C’est donc au coeur de l’anthropologie feuerbachienne même, de sa conception de la nature humaine, qu’il faudrait rechercher, en définitive, les éléments permettant une réflexion politique, démocratique et émancipatrice ; que ce soit dans sa conception de l’intersubjectivité — être, pour Feuerbach, c’est avant tout être-avec-autrui, ce qu’on rend en allemand par le concept de Mitmensch (parfois traduit par « semblable ») qui influença grandement le jeune Karl Löwith[33] —, dans sa conception de la corporéité (Leiblichkeit)[34], ou encore, et surtout, dans son concept de Sinnlichkeit que l’on peut traduire autant par « sensibilité » que par « sensualité ».

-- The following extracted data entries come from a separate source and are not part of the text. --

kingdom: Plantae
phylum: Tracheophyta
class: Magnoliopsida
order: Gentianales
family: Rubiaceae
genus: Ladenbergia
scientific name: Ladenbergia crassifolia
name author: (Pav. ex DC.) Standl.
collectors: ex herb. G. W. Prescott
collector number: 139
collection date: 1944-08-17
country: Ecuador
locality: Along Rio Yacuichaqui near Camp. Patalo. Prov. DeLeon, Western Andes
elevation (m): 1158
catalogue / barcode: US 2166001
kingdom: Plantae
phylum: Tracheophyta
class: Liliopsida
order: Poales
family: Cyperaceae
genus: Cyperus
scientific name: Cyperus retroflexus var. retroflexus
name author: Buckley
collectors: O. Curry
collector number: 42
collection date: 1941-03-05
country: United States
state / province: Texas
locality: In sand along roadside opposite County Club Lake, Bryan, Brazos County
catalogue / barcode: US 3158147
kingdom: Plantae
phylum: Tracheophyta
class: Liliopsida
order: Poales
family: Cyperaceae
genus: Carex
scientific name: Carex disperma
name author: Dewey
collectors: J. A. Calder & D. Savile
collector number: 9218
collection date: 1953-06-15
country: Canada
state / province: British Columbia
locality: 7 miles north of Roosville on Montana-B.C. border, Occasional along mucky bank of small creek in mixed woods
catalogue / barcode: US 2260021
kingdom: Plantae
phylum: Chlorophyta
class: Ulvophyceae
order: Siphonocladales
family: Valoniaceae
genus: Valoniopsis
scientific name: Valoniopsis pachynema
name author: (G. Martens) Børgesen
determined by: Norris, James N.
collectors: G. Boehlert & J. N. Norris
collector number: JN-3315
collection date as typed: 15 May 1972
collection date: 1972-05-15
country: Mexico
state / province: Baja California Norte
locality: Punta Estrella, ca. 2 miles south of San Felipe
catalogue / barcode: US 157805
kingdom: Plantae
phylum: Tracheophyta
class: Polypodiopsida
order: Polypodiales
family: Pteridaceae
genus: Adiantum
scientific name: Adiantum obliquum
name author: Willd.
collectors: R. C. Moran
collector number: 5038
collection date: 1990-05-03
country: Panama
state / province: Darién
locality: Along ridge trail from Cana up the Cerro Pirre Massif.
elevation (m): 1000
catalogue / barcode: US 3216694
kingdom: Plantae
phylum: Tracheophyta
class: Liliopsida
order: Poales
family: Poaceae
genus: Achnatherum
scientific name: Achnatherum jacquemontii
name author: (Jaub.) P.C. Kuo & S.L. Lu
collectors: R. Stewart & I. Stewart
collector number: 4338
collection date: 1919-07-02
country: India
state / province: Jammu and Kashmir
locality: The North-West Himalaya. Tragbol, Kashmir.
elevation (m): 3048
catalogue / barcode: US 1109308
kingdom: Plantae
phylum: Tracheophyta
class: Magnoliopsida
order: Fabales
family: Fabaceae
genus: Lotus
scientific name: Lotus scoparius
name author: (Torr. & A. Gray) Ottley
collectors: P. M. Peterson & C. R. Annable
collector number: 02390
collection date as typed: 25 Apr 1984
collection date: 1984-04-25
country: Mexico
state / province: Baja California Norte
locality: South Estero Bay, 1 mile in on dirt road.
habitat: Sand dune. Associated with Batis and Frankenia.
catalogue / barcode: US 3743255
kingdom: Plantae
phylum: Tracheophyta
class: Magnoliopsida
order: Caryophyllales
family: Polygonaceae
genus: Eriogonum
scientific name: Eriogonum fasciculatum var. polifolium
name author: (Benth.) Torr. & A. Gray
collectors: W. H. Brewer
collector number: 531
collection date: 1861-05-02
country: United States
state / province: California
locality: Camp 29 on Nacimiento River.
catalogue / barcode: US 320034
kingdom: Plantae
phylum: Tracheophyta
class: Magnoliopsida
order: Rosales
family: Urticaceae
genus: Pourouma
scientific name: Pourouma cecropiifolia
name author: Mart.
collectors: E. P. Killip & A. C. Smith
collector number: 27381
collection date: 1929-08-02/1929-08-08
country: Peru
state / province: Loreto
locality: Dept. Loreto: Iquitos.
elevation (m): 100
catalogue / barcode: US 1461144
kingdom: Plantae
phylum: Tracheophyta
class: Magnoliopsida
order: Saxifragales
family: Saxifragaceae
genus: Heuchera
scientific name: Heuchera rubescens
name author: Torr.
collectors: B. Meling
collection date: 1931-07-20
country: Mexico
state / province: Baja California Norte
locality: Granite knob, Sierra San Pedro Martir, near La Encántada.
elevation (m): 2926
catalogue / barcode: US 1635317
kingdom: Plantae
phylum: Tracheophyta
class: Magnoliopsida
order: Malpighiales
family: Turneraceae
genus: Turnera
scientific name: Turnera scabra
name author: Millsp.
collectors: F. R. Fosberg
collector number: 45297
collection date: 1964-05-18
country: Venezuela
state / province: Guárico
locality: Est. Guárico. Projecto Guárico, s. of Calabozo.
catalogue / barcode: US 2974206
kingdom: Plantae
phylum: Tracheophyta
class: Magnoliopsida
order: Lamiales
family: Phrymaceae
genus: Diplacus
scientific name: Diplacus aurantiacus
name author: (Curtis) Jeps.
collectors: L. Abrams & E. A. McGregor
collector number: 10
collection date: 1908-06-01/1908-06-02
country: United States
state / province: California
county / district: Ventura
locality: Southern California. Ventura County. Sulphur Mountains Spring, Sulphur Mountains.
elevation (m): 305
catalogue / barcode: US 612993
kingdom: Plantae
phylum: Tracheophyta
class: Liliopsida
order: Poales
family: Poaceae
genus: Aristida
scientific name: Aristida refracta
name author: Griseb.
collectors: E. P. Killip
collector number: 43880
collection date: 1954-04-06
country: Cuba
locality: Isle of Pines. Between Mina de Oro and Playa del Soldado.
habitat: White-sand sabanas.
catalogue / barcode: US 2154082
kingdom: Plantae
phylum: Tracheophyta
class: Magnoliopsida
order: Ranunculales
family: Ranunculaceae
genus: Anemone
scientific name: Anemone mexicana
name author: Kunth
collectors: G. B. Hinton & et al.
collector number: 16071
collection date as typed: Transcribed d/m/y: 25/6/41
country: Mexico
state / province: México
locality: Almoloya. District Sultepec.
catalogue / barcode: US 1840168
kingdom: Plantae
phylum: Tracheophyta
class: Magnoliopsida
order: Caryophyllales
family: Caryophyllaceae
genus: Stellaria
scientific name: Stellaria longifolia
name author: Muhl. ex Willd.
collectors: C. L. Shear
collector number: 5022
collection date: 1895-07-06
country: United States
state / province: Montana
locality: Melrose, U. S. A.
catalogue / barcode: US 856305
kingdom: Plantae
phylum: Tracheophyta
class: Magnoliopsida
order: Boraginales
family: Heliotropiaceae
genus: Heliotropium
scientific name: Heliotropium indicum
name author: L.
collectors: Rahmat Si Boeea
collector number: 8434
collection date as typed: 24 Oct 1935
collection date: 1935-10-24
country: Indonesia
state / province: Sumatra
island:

L’idée de faire de la Sinnlichkeit un concept foncièrement politique n’est d’ailleurs pas nouvelle, elle est au centre de l’ouvrage Emanzipatorische Sinnlichkeit d’Alfred Schmidt, ancien étudiant d’Adorno et de Horkheimer[35]. Son livre semble avoir d’ailleurs grandement inspiré les contributions de Michael Jeske, « Politische Implikationen der emanzipatorischen Sinnlichkeit » (Les implications politiques de la sensibilité émancipatrice), et de Raphaël Chappé, « Utopia and “Sinnlich” Concrete Reality of Man : In Which Sense is Feuerbach’s Anthropology Political ? ».

On retrouve en outre chez Chappé un questionnement intéressant sur la dimension potentiellement « utopique » d’une oeuvre comme celle de Feuerbach. À ce questionnement, on trouve cependant chez Anne Durand une réponse tout autre que la position défendue par Chappé. Si le premier suggère qu’il y aurait bien de l’utopie chez Feuerbach, non pas au sens où il présenterait la planification d’une quelconque cité idéale, mais plutôt parce qu’il poserait au centre de sa réflexion la question des potentialités de l’avenir qu’il s’agirait d’actualiser dès aujourd’hui[36], pour Anne Durand, au contraire, l’avenir n’a, chez Feuerbach, qu’une fonction essentiellement critique au regard du présent. Feuerbach se refuserait en ce sens à anticiper les formes de l’émancipation à venir, en cela proche de la position d’un Marx[37].

On le voit, dès lors que l’on s’intéresse plus attentivement aux multiples implications politiques de la pensée feuerbachienne, de nouvelles questions émergent, de nouveaux débats s’annoncent, signes de l’actualité d’une pensée qui, bien qu’elle fût considérée déjà comme un classique du vivant de son auteur[38], est, en somme, notamment à la suite de la critique marxienne, peu à peu tombée dans l’oubli, ressuscitée seulement de temps en temps comme un vestige de l’idéologie bourgeoise du xixe siècle[39].

À ce titre, en montrant les implications politiques de la pensée feuerbachienne non seulement d’un point de vue historique, pour ses contemporains, mais aussi d’un point de vue actuel, Der politische Feuerbach vise à réparer une grave négligence envers un auteur qui en a peut-être plus à nous dire que ce que l’on veut bien croire.